' Greece Made Us ' enthuses former British Prime Minister Boris Johnson after AI discovery

boris

Excited at the prospect of AI technology deciphering ancient texts, former British Prime Minister Boris Johnson reminded readers in his recent Daily Mail column that Greece and Rome continue to shape the modern world.

Johnson made the references to the ancient world while expressing excitement on how with the help of British technology and Artificial Intelligence, scientists are now able to decipher some 1,800 badly burnt scrolls of Herculaneum that were destroyed almost 2,000 years ago by the eruption of Mount Vesuvius.

"And if we can read these 1,800 badly barbecued scrolls, we may be about to reveal some of the greatest missing masterpieces of literature." enthused Johnson.

"They made us, my friends.
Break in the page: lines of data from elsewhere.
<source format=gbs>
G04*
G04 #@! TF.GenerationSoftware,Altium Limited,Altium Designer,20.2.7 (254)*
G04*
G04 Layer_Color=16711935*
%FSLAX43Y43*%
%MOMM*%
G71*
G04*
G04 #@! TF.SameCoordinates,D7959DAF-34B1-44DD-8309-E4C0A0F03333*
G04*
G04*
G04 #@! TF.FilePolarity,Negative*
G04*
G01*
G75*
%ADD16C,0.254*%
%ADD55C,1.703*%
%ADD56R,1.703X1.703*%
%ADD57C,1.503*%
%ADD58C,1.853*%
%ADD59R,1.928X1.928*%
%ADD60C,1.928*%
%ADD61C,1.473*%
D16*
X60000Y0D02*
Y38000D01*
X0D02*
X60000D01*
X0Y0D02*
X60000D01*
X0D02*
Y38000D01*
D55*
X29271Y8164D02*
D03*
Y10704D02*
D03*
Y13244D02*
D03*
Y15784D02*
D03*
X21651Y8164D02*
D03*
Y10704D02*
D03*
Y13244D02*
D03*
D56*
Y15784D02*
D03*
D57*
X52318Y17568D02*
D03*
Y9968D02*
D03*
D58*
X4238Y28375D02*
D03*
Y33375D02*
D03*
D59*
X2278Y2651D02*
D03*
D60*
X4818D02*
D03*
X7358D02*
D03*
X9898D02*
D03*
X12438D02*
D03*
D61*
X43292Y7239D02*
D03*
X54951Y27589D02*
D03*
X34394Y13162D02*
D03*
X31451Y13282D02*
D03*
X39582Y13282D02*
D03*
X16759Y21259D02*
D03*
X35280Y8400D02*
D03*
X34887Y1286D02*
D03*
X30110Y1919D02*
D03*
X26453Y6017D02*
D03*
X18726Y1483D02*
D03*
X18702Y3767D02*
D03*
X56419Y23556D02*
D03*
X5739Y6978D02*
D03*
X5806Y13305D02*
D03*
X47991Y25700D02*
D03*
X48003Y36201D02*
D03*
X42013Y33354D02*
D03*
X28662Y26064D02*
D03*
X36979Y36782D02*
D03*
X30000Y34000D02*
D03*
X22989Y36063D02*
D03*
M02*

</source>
It was Greece and Rome – the classical world – that laid the foundations of our modern world.

"You are reading these words in a semi-Latinate language; you are living in a democracy, whose founding idea was born in Greece.

"Your home, large or small, will be full of cornicing and pediments and architraves and other barely noticed inheritances from the classical canon of architecture.
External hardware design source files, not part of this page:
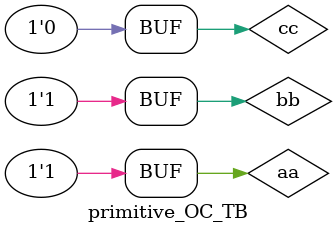
<source format=sv>
`timescale 1ns/1ns
module primitive_OC_TB ();
    logic aa = 0,bb = 0,cc = 0;
    wire y0_1, y1_1, y0_2, y1_2;
    OC_3input CUT1 (.a(aa),.b(bb),.c(cc),.y0(y0_1),.y1(y1_1));
    primitive_3input_OC CUT2 (.a(aa),.b(bb),.c(cc),.y1(y1_2), .y0(y0_2));
    initial begin
        #200 cc = 1;
        #200 bb = 1;
        #200 aa = 1;
        #200 cc = 0;
        #200;
    end

endmodule
</source>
"You watch multi-episode TV revenge plots and family psychodramas that have their origins in the works of Aeschylus and Sophocles and Euripides.

"Wherever you live in the West – in Europe or the Americas or Australasia – you are the cultural and intellectual descendant of Greece and Rome, whether you acknowledge the fact or not; and that is because it was those great cultures that inspired the Renaissance – literally the rebirth of the ancient world.
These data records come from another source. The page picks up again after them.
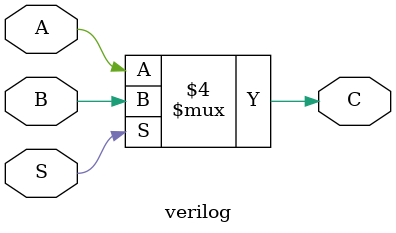
<source format=v>
`timescale 1ns / 1ps


module verilog(
    input A ,
    input B,
    input S, 
    output reg C

    );
    // Structural modeling
//    wire temp1 ;
//    wire temp2;
    
//    assign temp1 = ~S & A ; 
//    assign temp2 = S & B; 
//    assign C = temp1 | temp2;

    // Behavioral modeling
    always @(A or B or S)
    begin 
        if ( S==0 )
            C = A ;
        else 
            C = B;
    
    
    end
    
endmodule

</source>
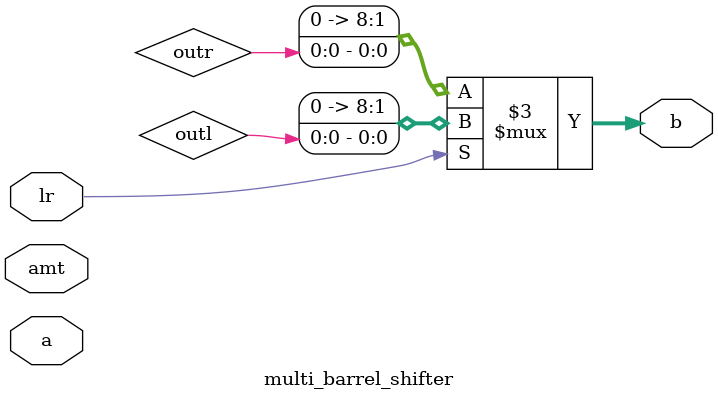
<source format=v>
module multi_barrel_shifter(
    input wire[8:0] a,
    input wire[2:0]amt,
    input lr,
    output reg[8:0]b
);
wire[7:0] out_l,out_r;
barrel_shifterl unit1(.a(a),.amt(amt),.b(out_l));
barrel_shifterr unit2(.a(a),.amt(amt),.b(out_r));
always @ *
begin
    if(lr)
        b=outl;
    else
        b=outr;

end
endmodule
</source>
"It was the Renaissance that led to the Enlightenment and the political, commercial and technological rise of the modern West, whether you speak of the G7 or the OECD countries that still account for the vast bulk of humanity’s wealth and innovative power.

"That sequence was in itself something of a miracle, because there was a terrible interruption between the ancient world and the Renaissance.

"They called it the Dark Ages, which followed the Fall of Rome; and in those Dark Ages, the legacy of the Greek and Roman cultures was very nearly lost. The Renaissance only happened because there was a sudden revival of interest, beginning in Italy, in the thought and writings of the ancient world.

"They began to dig out the texts – mouldy and moth-eaten – that had been all but lost to European memory. They rootled around in monastery libraries. The Crusaders brought them back from Byzantium, where they had been conserved by monks.

"Slowly, they translated and spread them, and in England those texts became the foundation of our early modern or Elizabethan culture.

"Shakespeare himself feasts on the great banquet of Plutarch and Ovid and others, and without his knowledge of the classics he might have been great, but he would not have been the Shakespeare we know.

"And even Shakespeare, relatively learned though he was, had access to only a tiny fraction of the corpus of Greek and Latin literature, because so much had already been destroyed. From time to time, in the last few hundred years, we have recovered a few fragments – such as the scraps of poetry on the backs of laundry lists, preserved in the dry sands of Egypt. But the gaps remain, and they are achingly vast.

"Take Sappho, the lovelorn lesbian of Lesbos. She was so famous in the ancient world, and so revered, that they called her the tenth Muse; and what we have is indeed very beautiful.

"But we have only one complete poem by Sappho; and as for those more recent fragments from Oxyrhynchus in Egypt, they are so full of square brackets — where there are words missing — that it is sometimes hard to tell if she is lusting after a boy or a girl (it’s generally a girl).

"Or take Aeschylus. Only a handful of his 90 plays survive – but the influence of what we have has been colossal. Seven Against Thebes has inspired everything from the Seven Samurai to the Magnificent Seven to the music of The Clash.

"What if we find his other 80-odd plays, or Homer’s allegedly obscene Margites, or Aristotle on Comedy? So much has just vanished, so much that could change our view of the ancient world.

"So when we hear of a vast library of texts, just waiting to be unlocked, the excitement is enormous because it is astonishing that we have this library at all." writes the very excited philhellene, Boris Johnson.